Cis-OPDA (12-oxophytodienoic acid) is a highly reactive plant hormone which simultaneously serves as a precursor molecule of the metabolic 'master switch' jasmonic acid. Both signal herbivory in leaves and shoots of plants and activate the plants' defence reaction against caterpillars. Cis-OPDA, when reaching the haemolymph of the caterpillar, has a negative effect on the animal, leading to premature pupation and, apparently, an impaired immune system.

Paulina Dabrowska studied the whereabouts of plant hormones after they had been consumed by the caterpillars and had passed the insect gut. Are the hormones, which are known to severely influence development and metabolism of organisms even in the slightest dose, fully metabolised in the insect gut, just converted, or not influenced at all?

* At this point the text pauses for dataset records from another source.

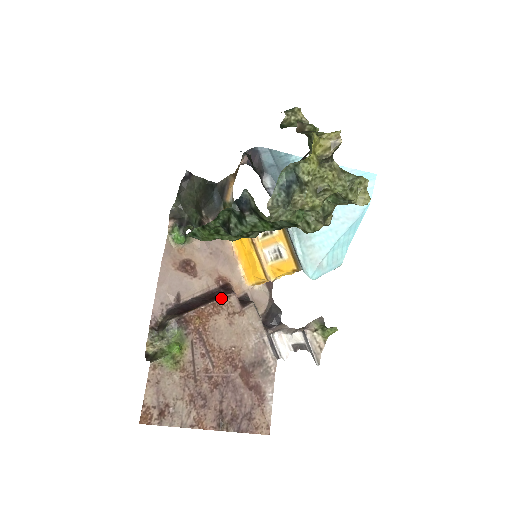
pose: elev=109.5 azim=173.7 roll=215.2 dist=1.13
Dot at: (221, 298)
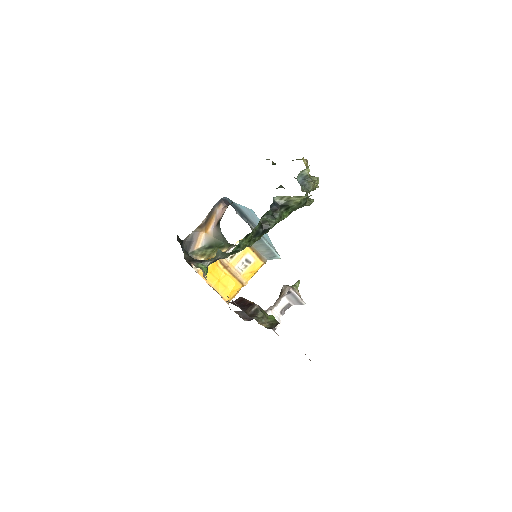
Dot at: occluded
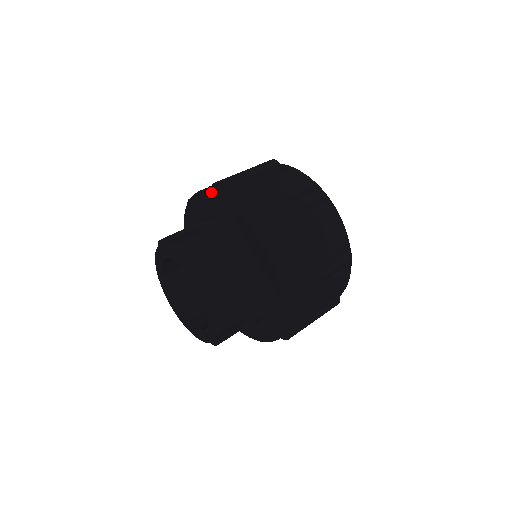
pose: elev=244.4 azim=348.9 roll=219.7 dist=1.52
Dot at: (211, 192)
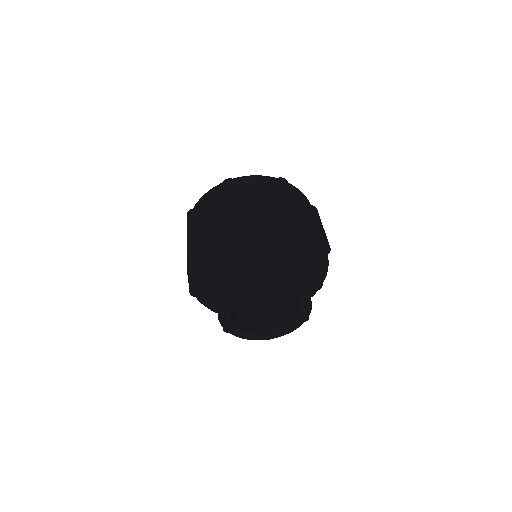
Dot at: (293, 225)
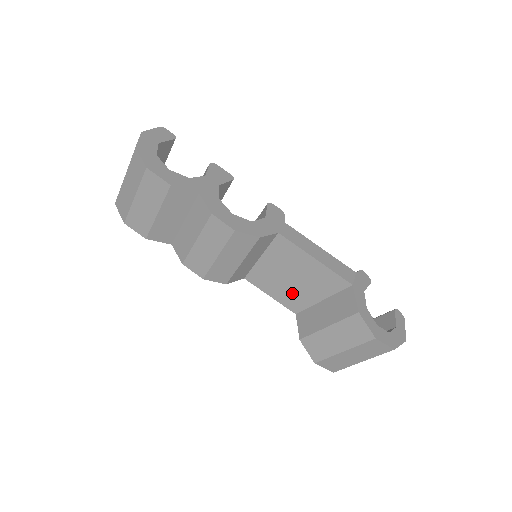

Studying the plant hormone cis-OPDA it became quickly evident that a conversion of the molecule must have taken place in the insect gut. The young chemist, originally from Poland, discovered that an enzyme must play a role in the chemical reaction observed: 'First, we found that cis-OPDA was not present in the insect faeces anymore. Instead of cis-OPDA, our mass spectrometers suggested iso-OPDA. However, iso-OPDA is only constituted by means of enzyme catalysis.' Control experiments, solely performed in strong alkaline solutions as present in the insect gut (pH approx. 10), did not cause a cis-iso conversion. The test animals were Spodoptera littoralis (cotton leaf worm) and Helicoverpa armigera (cotton bollworm) larvae; both species are major cotton pests worldwide.

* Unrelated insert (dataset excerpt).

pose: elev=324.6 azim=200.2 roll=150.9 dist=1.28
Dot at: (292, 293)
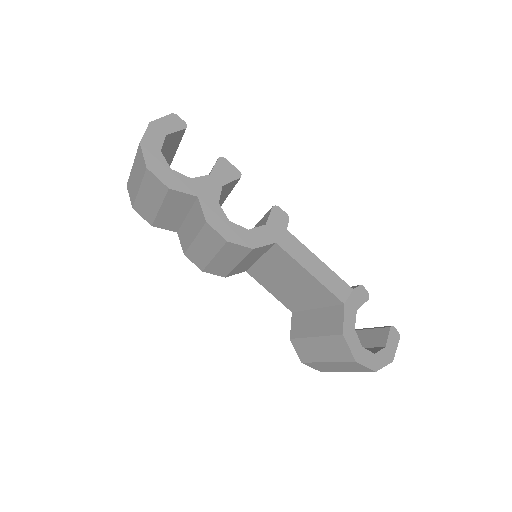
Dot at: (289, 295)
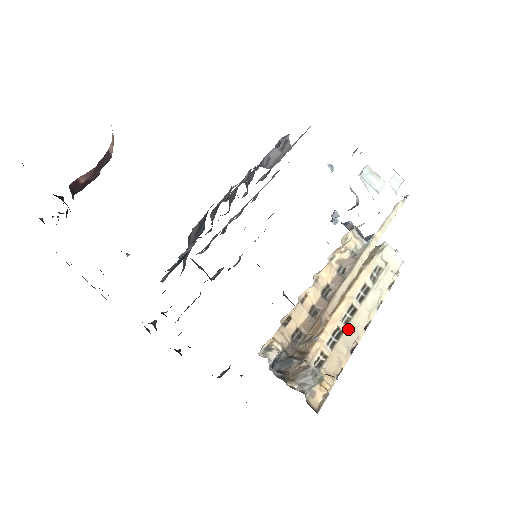
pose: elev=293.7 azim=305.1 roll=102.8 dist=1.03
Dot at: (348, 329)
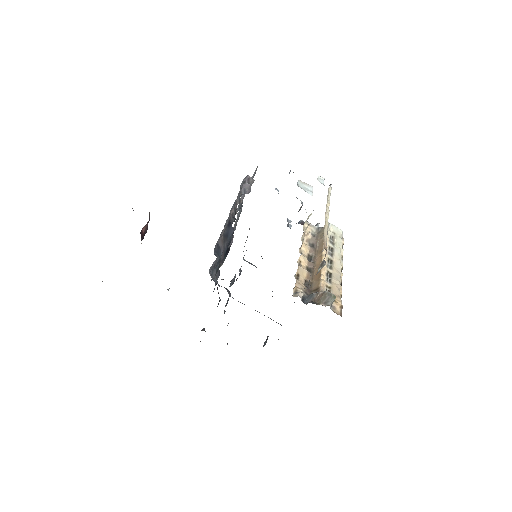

When isomerising cis-OPDA to iso-OPDA, only one double bond in the molecule is relocated, drastically changing its spatial structure: An angulate molecule with a reactive double bond (cis-OPDA) becomes a planar molecule whose double bond can only react under forced conditions. A quite similar reaction has been previously described for prostaglandins, to be exact, the transformation of active prostaglandin A1 into inactive prostaglandin B1. OPDA and prostaglandins have a similar molecule structure and biosynthesis. Isomerisation of these substances can be catalysed by specific enzymes that, for instance, use glutathione as a substrate. Therefore, Paulina Dabrowska and Dalial Freitak looked for corresponding genes in the genome of Helicoverpa armigera that encode such enzymes and found 16 different glutathione S-transferases (GSTs) in the insect gut. Only one of the enzymes catalyses the cis-iso conversion of OPDA. 'This clearly demonstrates that of the 16 GSTs the cotton bollworm needs for many different metabolic pathways, this specific GST represents the evolutionary adaptation to its host plants,' says Prof. Wilhelm Boland, in whose Department of Bioorganic Chemistry the studies have been carried out in cooperation with the Department of Entomology of Prof. David Heckel. The host spectrum of this insect pest is not limited to cotton, but includes many other plant species as well. The ability to inactivate cis-OPDA is especially found in host generalists (caterpillars with a broad food spectrum), but hardly ever in specialist insects.